Following completion of his master’s, Grant started attending disability awareness groups and began to deliver brain Injury awareness training to housing staff, social workers, probation workers, and other support workers.
His experience led to his role as chair of BISWG, where he has been carrying out research on the prevalence of TBI in the homeless and prison communities.

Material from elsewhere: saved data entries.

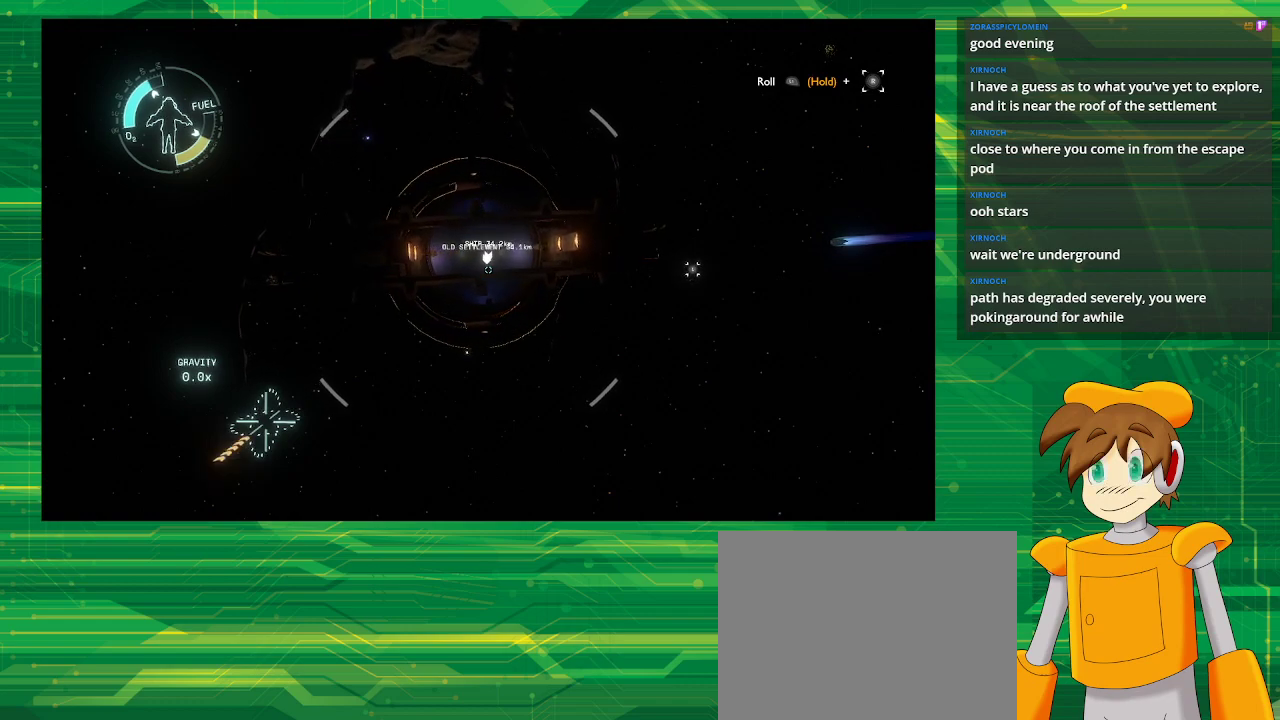
{"buttons": [], "left_stick": "center", "right_stick": "center", "events": [[83, "left_stick", "center"]]}
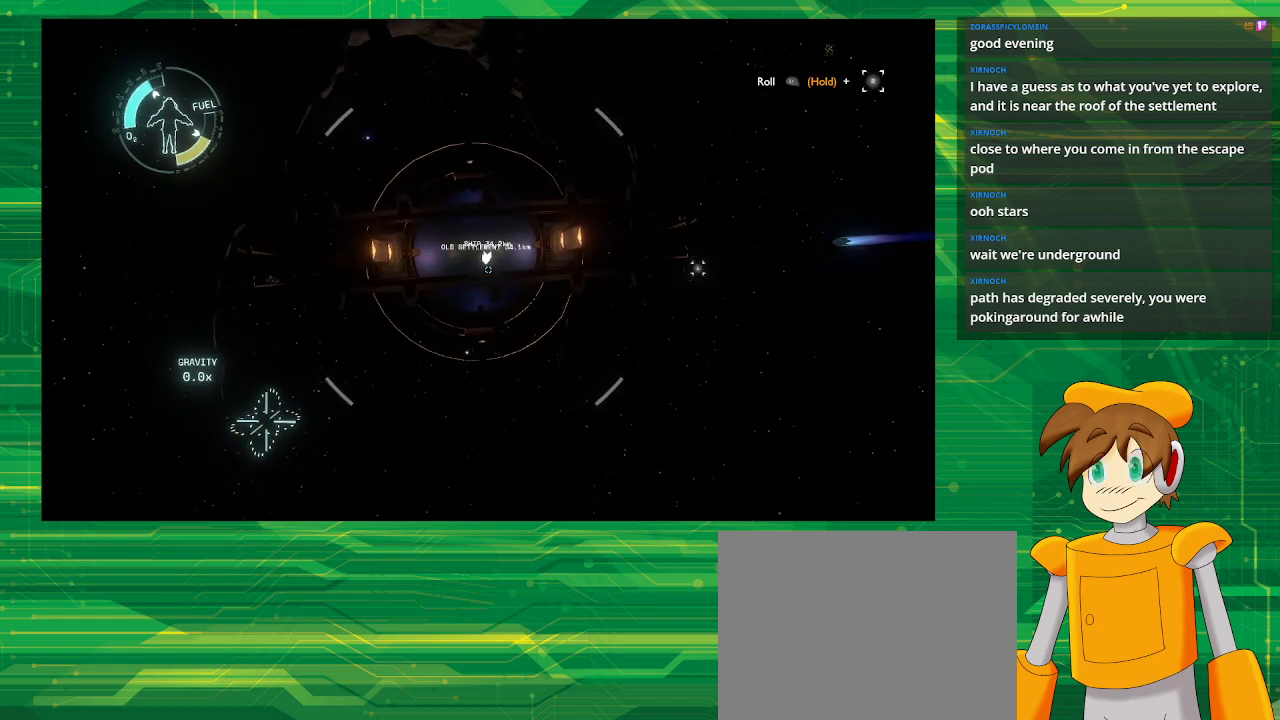
{"buttons": [], "left_stick": "down-right", "right_stick": "center", "events": [[417, "left_stick", "down-right"]]}
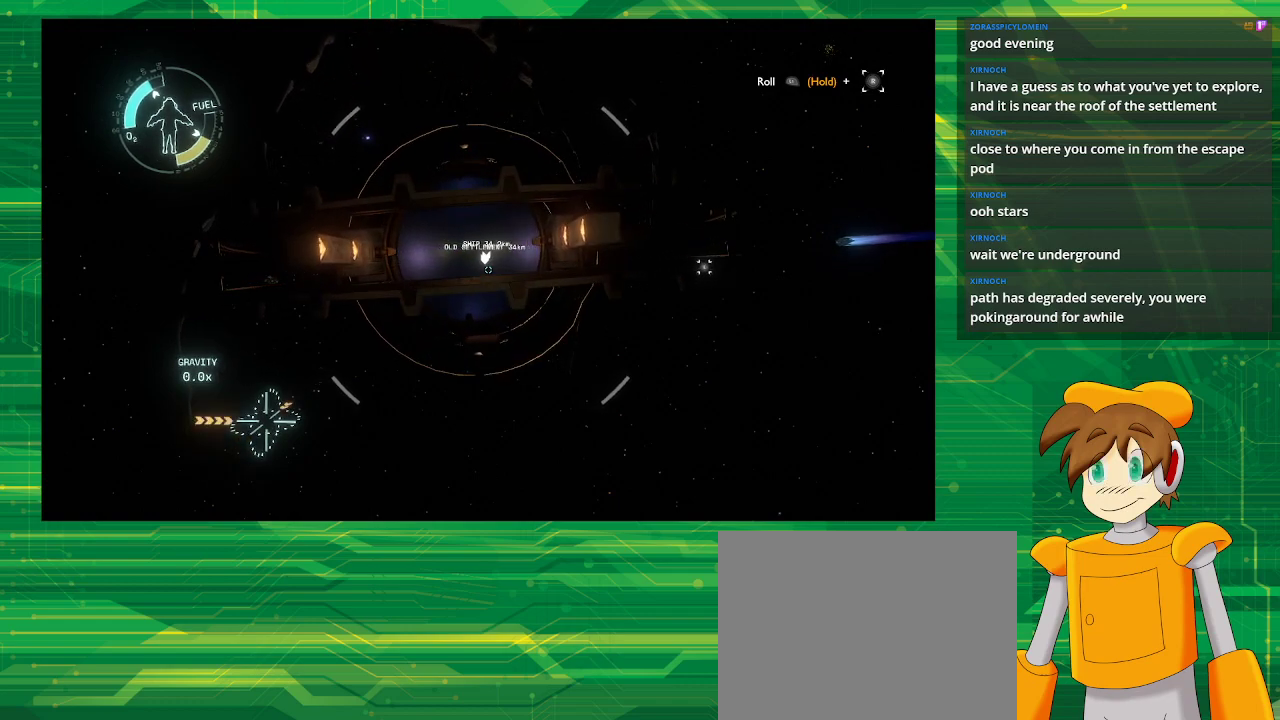
{"buttons": [], "left_stick": "down", "right_stick": "center", "events": [[450, "left_stick", "down"]]}
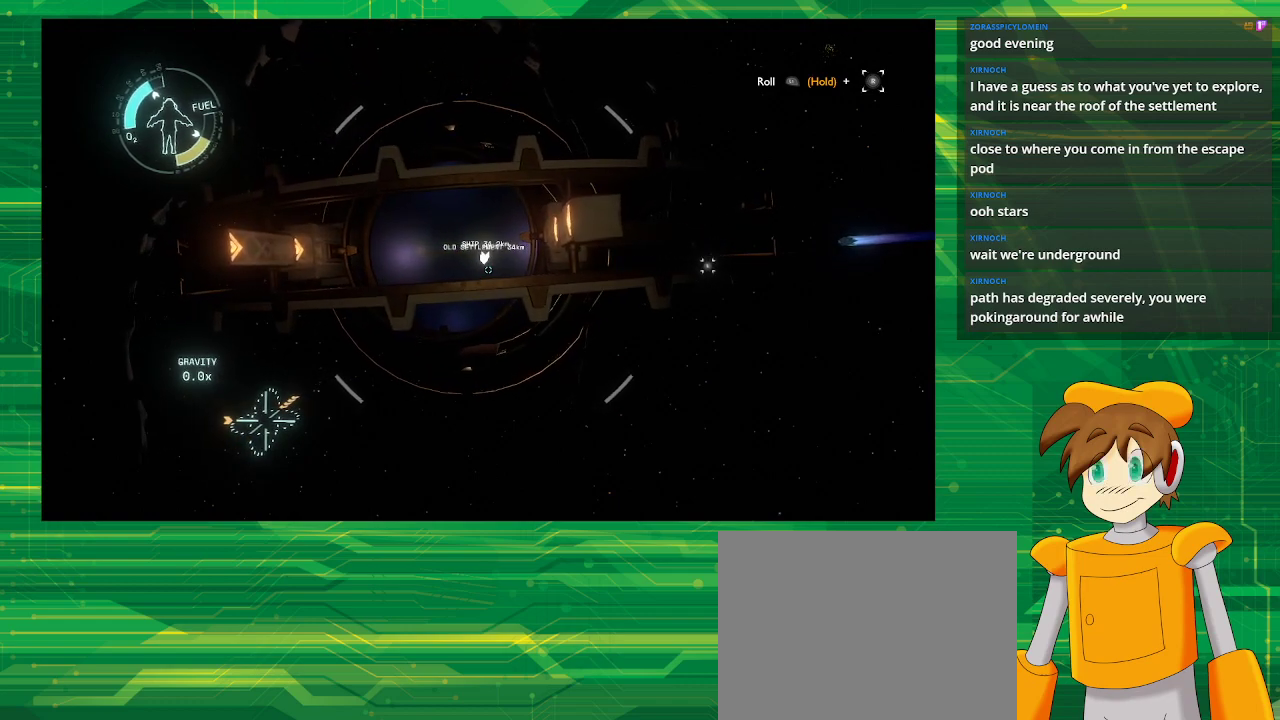
{"buttons": [], "left_stick": "down", "right_stick": "center", "events": []}
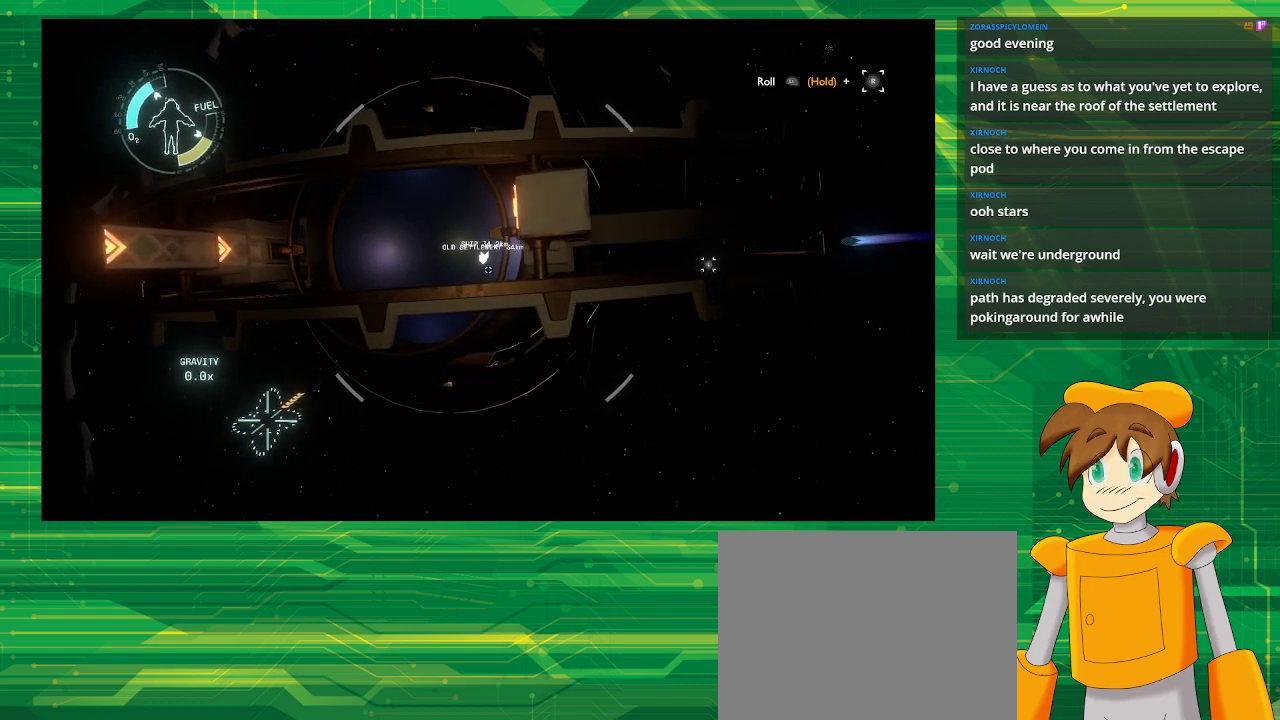
{"buttons": [], "left_stick": "down", "right_stick": "center", "events": []}
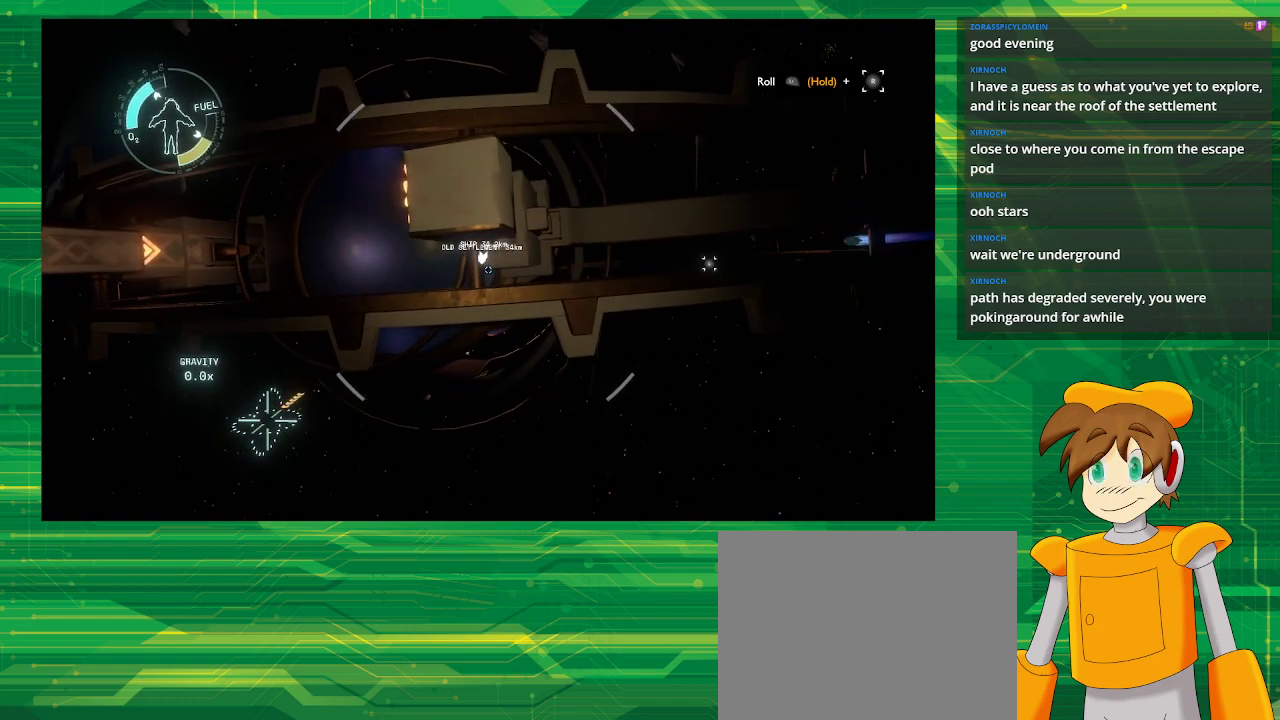
{"buttons": [], "left_stick": "down", "right_stick": "center", "events": []}
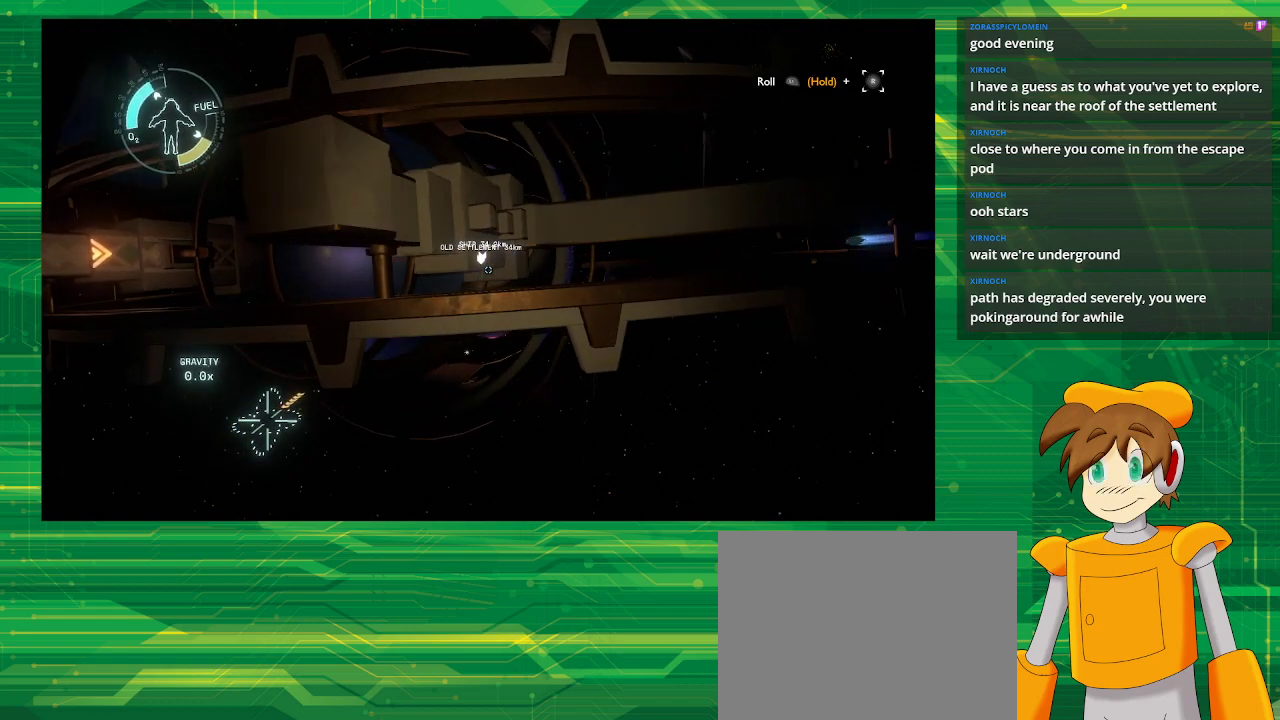
{"buttons": [], "left_stick": "center", "right_stick": "center", "events": [[67, "left_stick", "center"]]}
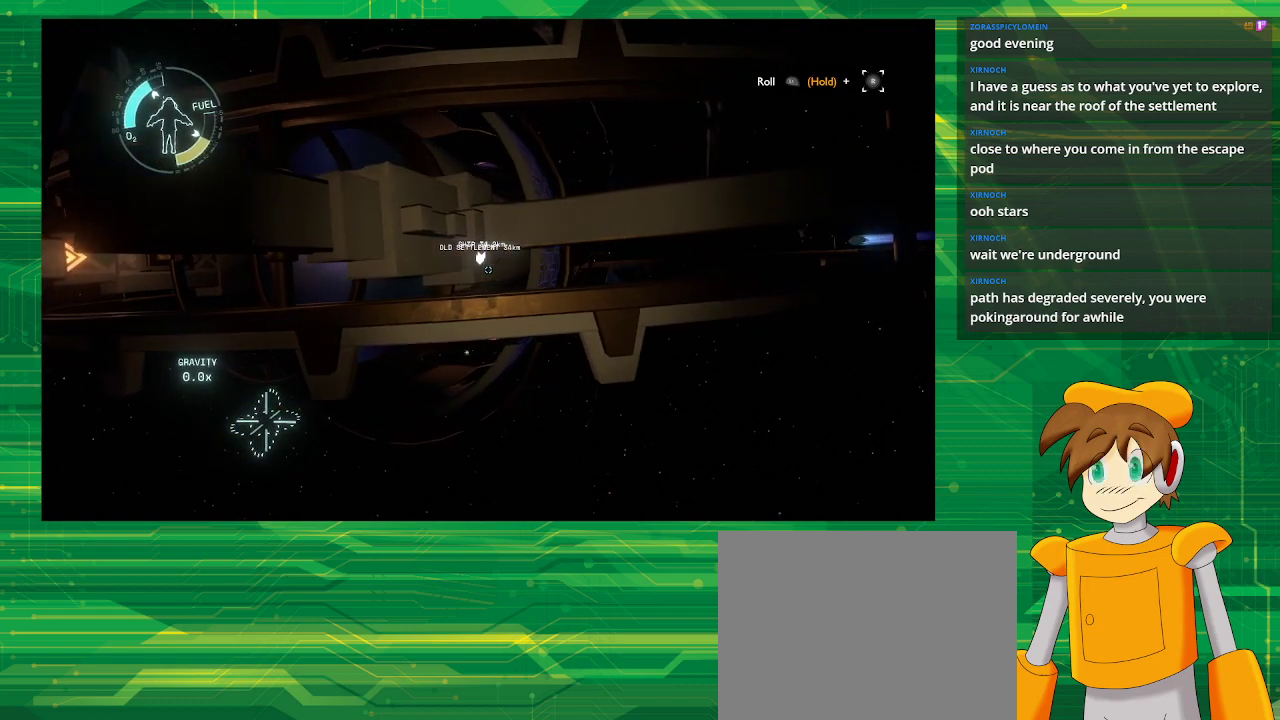
{"buttons": [], "left_stick": "center", "right_stick": "center", "events": []}
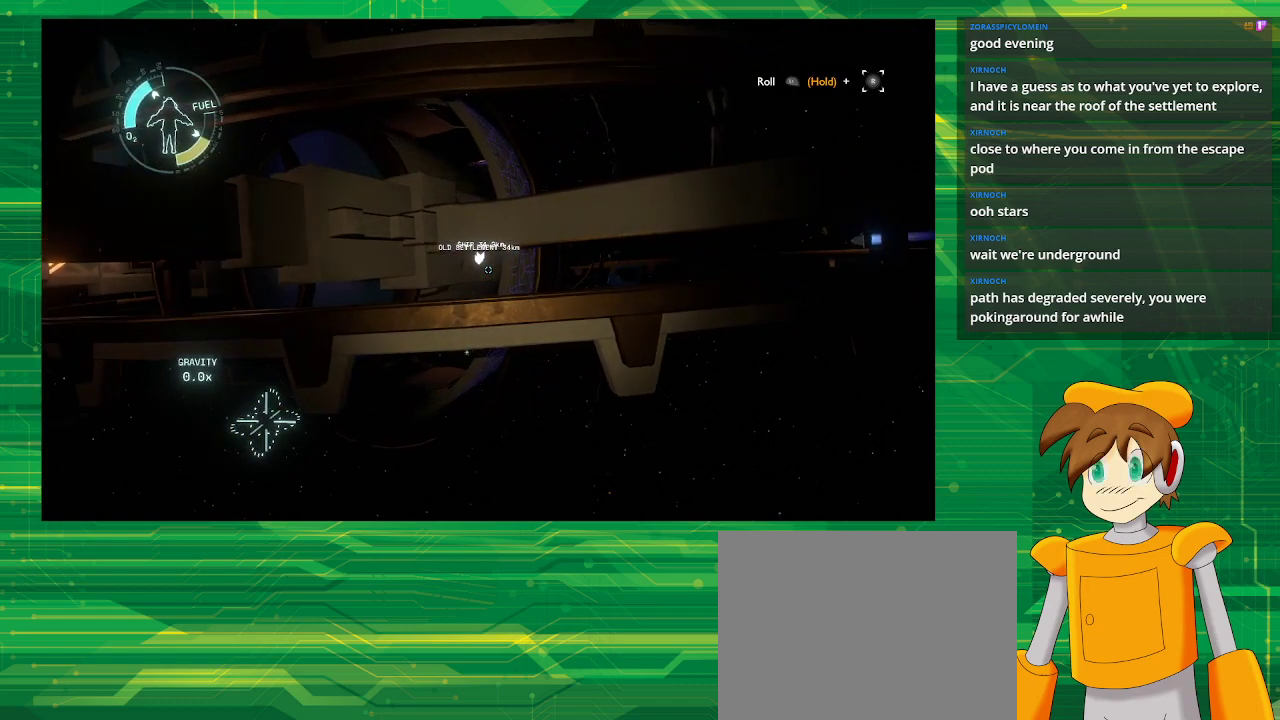
{"buttons": [], "left_stick": "center", "right_stick": "center", "events": []}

In particular, Grant wanted to find out why so many people with brain injuries were becoming homeless.
“I’m so passionate about this, and I believe that the team’s intuitive knowledge we have from our experience, and especially our collective experience, is a great thing to be able to encourage other professionals under specific disciplines to get away from silo working, and to really work together.”
Grant led research looking at experiences of homelessness and brain injury in collaboration with the Head Injury and Homelessness Research Group that explored the perspective of people with lived experience of TBI.
Participants for the research were recruited from Ben’s Centre for Vulnerable People, Sheffield, and the team used the Brain Injury Screening Index to understand if they had a history of TBI, finding that TBI was prevalent and highlighting difficulties in accessing services or receiving the correct care.
In light of its findings, its report made a number of recommendations to help improve TBI care such as improving screening, implementing TBI services where homeless people can be found, and improving preventative support.
“Now we’re doing further work with BISWG leading into a national resource, so social workers and other professionals can learn more about brain injury,” says Grant.
“We’re driving things forward in a different way to what has previously been done, and we feel that’s why brain injury and unmet need has existed so long, because we’re not involving people from those excluded groups in the work.
“That’s what’s crucial about the knowledge that we have created in Sheffield and all about the country now.
“We’re also teaching, we’re continuing to teach adult social care delivery, and we’ve delivered this to well over 100 workers now.”
BISWG is also contributing to the TBI- REPORTER project which is aiming to transform TBI research and care through its unique data hub, experimental medicine platform and a biomarker resource.
Grant says: “I think that’s a great project and absolutely essential – I find it amazing that they’ve got together and feel privileged to be part of that group, waving the flag for brain injury and unmet needs.”
Grant is now working on a book that will explore how research, health and social services can provide a different approach to looking at brain injury for social workers, neurologists, psychologists, or anyone who is interested in working with or understanding more about brain injury.